Beam decoding explores multiple transcription hypotheses simultaneously, selecting the best one based on cumulative scores. This results in higher accuracy compared to greedy decoding, at the cost of increased computation.
Beam decoding is currently available for TDT models only (e.g., parakeet-tdt-0.6b-v3). RNNT and CTC models use greedy decoding.
Greedy vs Beam Decoding
Greedy Decoding (default):
- Selects the most likely token at each step
- Fast and memory-efficient
- May miss globally optimal transcriptions
Beam Decoding:
- Maintains multiple hypotheses (beam)
- Explores alternative paths
- Finds better overall transcriptions
- 2-5x slower, uses more memory
Basic Usage
from parakeet_mlx import from_pretrained, DecodingConfig, Beam
model = from_pretrained("mlx-community/parakeet-tdt-0.6b-v3")
# Use beam decoding with default parameters
config = DecodingConfig(
decoding=Beam(
beam_size=5,
length_penalty=1.0,
patience=1.0,
duration_reward=0.7,
)
)
result = model.transcribe("audio.wav", decoding_config=config)
print(result.text)
Parameters
beam_size
Number of hypotheses to maintain during decoding.
config = DecodingConfig(
decoding=Beam(beam_size=5)
)

Extracted page text data:

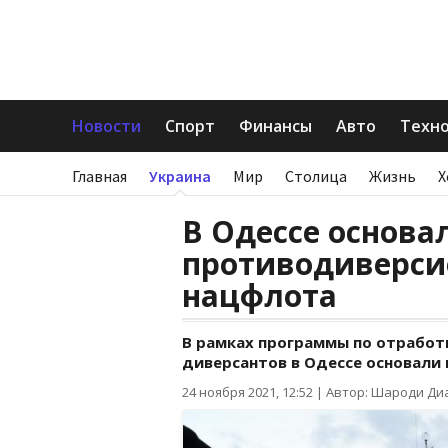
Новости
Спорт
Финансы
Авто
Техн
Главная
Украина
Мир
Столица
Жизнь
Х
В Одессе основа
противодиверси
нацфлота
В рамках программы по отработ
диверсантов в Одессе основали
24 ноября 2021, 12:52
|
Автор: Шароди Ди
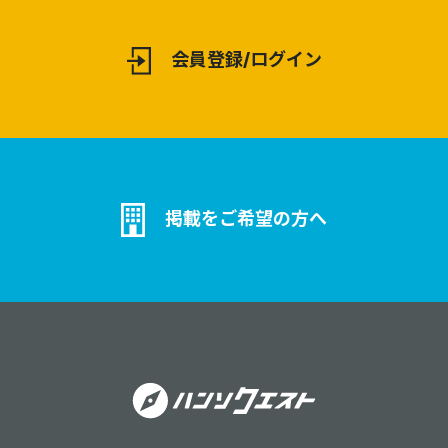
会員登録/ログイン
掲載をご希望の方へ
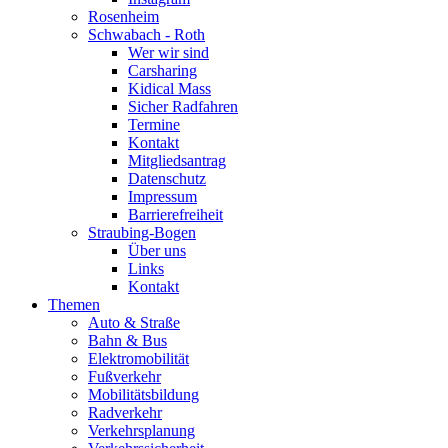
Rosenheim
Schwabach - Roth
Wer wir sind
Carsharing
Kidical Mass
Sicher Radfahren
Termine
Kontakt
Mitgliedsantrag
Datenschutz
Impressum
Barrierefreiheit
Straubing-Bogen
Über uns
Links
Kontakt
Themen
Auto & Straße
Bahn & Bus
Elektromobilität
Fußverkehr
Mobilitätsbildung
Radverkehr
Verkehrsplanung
...
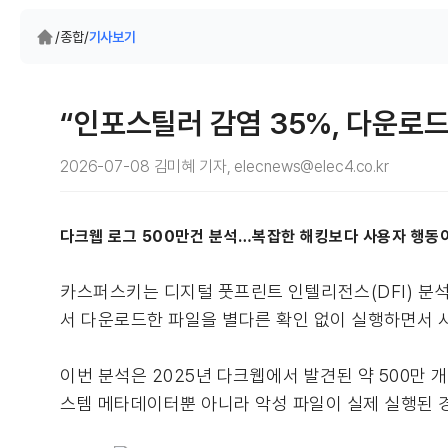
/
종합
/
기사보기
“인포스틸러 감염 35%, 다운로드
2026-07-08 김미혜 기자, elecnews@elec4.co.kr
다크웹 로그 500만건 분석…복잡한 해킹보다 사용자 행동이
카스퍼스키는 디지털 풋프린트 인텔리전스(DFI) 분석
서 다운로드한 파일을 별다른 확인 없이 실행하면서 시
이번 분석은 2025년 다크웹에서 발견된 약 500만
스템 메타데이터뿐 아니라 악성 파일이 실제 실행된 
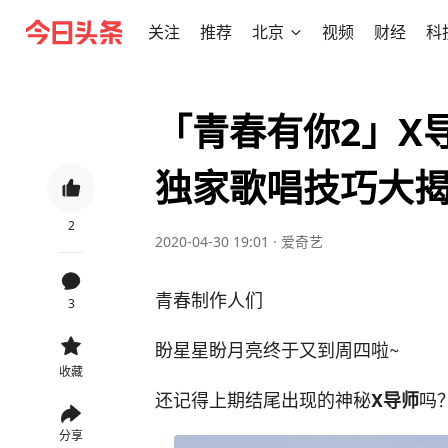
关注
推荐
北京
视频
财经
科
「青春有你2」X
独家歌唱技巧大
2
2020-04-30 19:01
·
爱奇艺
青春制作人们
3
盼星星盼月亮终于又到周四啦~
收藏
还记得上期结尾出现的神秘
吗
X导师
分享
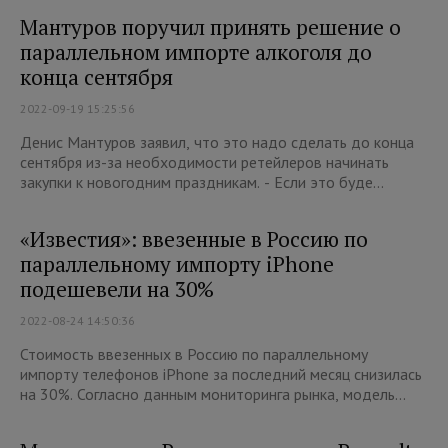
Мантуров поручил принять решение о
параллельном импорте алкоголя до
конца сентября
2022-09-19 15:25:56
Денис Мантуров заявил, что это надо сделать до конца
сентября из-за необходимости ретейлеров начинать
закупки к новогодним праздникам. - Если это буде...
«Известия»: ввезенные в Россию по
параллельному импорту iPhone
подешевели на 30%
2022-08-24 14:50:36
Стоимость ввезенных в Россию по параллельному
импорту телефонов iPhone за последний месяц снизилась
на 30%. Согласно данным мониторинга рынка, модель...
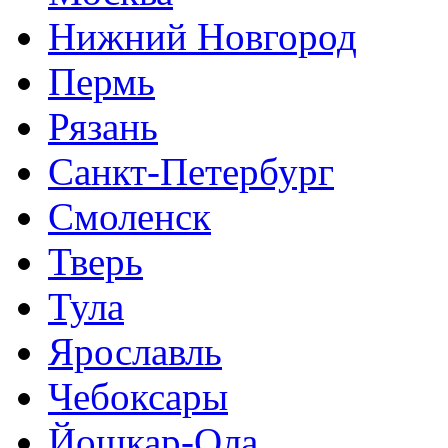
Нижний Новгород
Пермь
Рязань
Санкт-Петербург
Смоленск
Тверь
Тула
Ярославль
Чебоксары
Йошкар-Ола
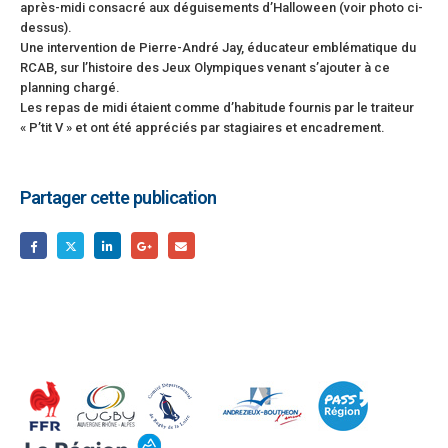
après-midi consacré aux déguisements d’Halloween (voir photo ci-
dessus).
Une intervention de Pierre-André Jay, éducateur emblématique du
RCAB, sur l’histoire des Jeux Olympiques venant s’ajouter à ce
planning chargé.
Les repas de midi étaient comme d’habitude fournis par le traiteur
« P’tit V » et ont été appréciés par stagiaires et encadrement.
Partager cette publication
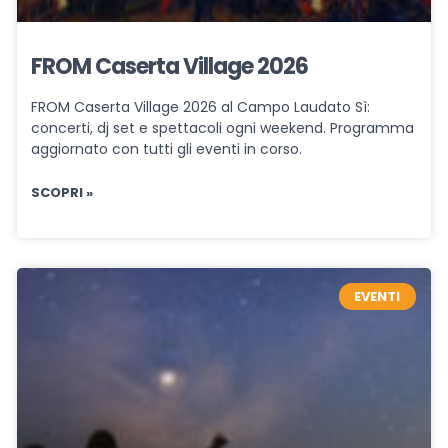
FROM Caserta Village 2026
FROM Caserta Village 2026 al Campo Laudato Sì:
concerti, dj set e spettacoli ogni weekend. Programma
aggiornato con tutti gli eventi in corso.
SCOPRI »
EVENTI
==
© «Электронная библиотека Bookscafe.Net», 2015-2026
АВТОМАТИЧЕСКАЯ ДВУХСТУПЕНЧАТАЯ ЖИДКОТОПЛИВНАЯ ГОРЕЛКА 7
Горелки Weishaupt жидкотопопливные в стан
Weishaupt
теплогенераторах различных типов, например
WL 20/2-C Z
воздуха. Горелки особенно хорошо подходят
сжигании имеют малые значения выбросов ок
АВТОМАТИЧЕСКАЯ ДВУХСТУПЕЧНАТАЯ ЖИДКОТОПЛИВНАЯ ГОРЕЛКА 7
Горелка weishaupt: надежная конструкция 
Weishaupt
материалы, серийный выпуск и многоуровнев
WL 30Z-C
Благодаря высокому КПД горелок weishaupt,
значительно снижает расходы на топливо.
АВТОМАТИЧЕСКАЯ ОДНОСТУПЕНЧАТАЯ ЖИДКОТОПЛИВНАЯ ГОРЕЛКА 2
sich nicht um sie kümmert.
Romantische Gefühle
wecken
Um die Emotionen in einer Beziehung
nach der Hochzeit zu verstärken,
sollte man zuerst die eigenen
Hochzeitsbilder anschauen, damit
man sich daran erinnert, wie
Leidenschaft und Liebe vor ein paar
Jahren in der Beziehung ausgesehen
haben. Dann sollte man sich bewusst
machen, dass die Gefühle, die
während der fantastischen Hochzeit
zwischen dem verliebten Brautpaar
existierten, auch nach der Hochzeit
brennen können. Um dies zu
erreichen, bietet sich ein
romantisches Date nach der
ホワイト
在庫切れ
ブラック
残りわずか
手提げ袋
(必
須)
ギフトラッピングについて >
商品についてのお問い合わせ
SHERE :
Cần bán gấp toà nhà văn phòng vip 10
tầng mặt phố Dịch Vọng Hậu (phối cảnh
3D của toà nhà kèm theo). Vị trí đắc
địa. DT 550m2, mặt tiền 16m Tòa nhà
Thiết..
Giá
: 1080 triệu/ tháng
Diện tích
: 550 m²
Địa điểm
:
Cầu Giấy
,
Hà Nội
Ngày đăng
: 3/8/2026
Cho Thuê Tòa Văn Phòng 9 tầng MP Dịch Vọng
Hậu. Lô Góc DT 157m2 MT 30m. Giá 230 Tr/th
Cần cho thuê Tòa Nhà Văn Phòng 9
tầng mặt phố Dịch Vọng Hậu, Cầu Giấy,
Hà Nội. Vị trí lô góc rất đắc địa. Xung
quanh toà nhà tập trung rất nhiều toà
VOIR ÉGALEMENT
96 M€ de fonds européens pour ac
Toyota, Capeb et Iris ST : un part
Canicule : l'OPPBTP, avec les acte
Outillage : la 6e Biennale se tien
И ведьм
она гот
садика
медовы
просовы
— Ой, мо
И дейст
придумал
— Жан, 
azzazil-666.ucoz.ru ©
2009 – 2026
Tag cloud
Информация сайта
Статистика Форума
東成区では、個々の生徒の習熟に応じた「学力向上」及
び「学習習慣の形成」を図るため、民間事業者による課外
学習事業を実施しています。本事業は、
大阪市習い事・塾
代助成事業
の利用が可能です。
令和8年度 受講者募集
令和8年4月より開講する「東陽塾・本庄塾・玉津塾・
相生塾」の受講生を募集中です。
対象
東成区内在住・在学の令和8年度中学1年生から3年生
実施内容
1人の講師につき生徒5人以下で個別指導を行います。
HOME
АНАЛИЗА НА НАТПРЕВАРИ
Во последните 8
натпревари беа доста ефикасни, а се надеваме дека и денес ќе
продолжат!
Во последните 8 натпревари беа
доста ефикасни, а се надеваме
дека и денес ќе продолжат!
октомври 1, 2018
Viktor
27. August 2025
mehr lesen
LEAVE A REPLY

- Required work -
1. According to the beam decoding documentation, which models is beam decoding currently available for?
2. Continue the beam decoding documentation from the point where it stops.
Nothing here depends on the extracted page text data.

- Responses to the tasks -
1. TDT models only, such as parakeet-tdt-0.6b-v3.

2.
| Beam Size | Speed | Accuracy | Memory | Recommended For |
|---|
| 1 | Fastest | Baseline | Low | Greedy equivalent |
| 3 | Fast | Good | Medium | Quick improvements |
| 5 | Medium | Better | Medium | Recommended default |
| 10 | Slow | Best | High | Maximum quality |
| 20+ | Very slow | Marginal gains | Very high | Research only |
Start with beam_size=5 for most applications. Increase to 10 for critical transcriptions where accuracy matters most.
length_penalty
Penalizes or rewards longer transcriptions. Applied as: score / (length ** length_penalty)
config = DecodingConfig(
decoding=Beam(
beam_size=5,
length_penalty=1.0, # Favor longer sequences
)
)
| Value | Effect | Use Case |
|---|
| 0.0 | No penalty | Short, concise transcriptions |
| 0.5-0.8 | Slight penalty | Balanced output |
| 1.0 | Standard penalty | Recommended default |
| 1.5+ | Strong penalty | Encourage brevity |
Implementation (from parakeet.py:512-520):
length_penalty = config.decoding.length_penalty
best = max(
finished_hypothesis,
key=lambda x: x.score / (max(1, len(x.hypothesis)) ** length_penalty),
)
patience
Controls how many hypotheses to explore before stopping. Maximum candidates = beam_size * patience
config = DecodingConfig(
decoding=Beam(
beam_size=5,
patience=1.0, # Explore up to 5 candidates
)
)
| Value | Max Candidates | Search Depth | Use Case |
|---|
| 1.0 | beam_size | Minimal | Fast decoding |
| 2.0 | 2 × beam_size | Standard | Balanced |
| 3.5 | 3.5 × beam_size | Extended | Better quality |
| 5.0+ | 5+ × beam_size | Exhaustive | Maximum accuracy |
Implementation (from parakeet.py:326):
max_candidates = round(config.decoding.beam_size * config.decoding.patience)
duration_reward (TDT-specific)
Balances token prediction and duration prediction in TDT models. Range: 0.0 to 1.0
config = DecodingConfig(
decoding=Beam(
beam_size=5,
duration_reward=0.7, # Favor duration predictions
)
)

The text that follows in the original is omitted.